YOUR TASK:
Set down each entry exactly; omit images.

=-=-=-=-=

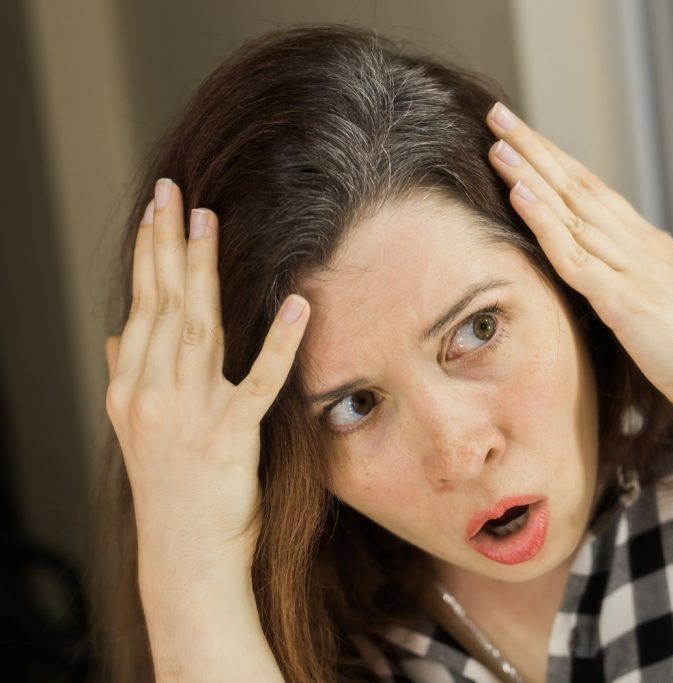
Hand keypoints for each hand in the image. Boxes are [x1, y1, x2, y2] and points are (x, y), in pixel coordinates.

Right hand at [104, 179, 308, 588]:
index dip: (150, 254)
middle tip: (177, 192)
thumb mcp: (136, 432)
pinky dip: (280, 342)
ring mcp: (189, 415)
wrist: (184, 556)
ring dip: (204, 272)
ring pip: (197, 328)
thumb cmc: (169, 491)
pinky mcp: (231, 437)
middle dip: (168, 244)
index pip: (140, 306)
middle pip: (162, 304)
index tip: (160, 209)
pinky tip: (297, 304)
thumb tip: (117, 338)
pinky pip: (259, 380)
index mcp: (129, 389)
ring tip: (212, 223)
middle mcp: (151, 395)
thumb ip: (128, 379)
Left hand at [485, 104, 672, 422]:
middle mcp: (639, 245)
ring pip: (572, 212)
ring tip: (498, 144)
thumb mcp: (659, 306)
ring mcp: (632, 269)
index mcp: (647, 245)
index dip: (555, 161)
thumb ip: (629, 284)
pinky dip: (545, 223)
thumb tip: (599, 281)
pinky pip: (575, 257)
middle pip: (578, 187)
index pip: (592, 191)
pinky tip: (519, 196)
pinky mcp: (625, 301)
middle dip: (536, 149)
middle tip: (499, 113)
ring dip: (532, 175)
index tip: (521, 135)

=-=-=-=-=

OUTPUT FOR THIS TASK:
Hand keypoints for each hand in the image. Boxes are [x1, y1, x2, y2] and points are (x, y), in pixel coordinates.

Right hand at [104, 179, 308, 588]:
index dip: (150, 254)
middle tip: (177, 192)
thumb mcp: (136, 432)
pinky dip: (280, 342)
ring mcp: (189, 415)
wrist: (184, 556)
ring dip: (204, 272)
ring pip: (197, 328)
thumb cmc: (169, 491)
pinky mcp: (231, 437)
middle dip: (168, 244)
index pip: (140, 306)
middle pip: (162, 304)
index tip: (160, 209)
pinky tip: (297, 304)
thumb tip: (117, 338)
pinky pip: (259, 380)
index mcp: (129, 389)
ring tip: (212, 223)
middle mcp: (151, 395)
thumb ip: (128, 379)
Left hand at [485, 104, 672, 422]:
middle mcp: (639, 245)
ring pip: (572, 212)
ring tip: (498, 144)
thumb mcp: (659, 306)
ring mcp: (632, 269)
index mcp: (647, 245)
index dip: (555, 161)
thumb ip: (629, 284)
pinky dip: (545, 223)
thumb tip: (599, 281)
pinky pip: (575, 257)
middle pip: (578, 187)
index pip: (592, 191)
pinky tip: (519, 196)
pinky mcp: (625, 301)
middle dip: (536, 149)
middle tip: (499, 113)
ring dip: (532, 175)
index tip: (521, 135)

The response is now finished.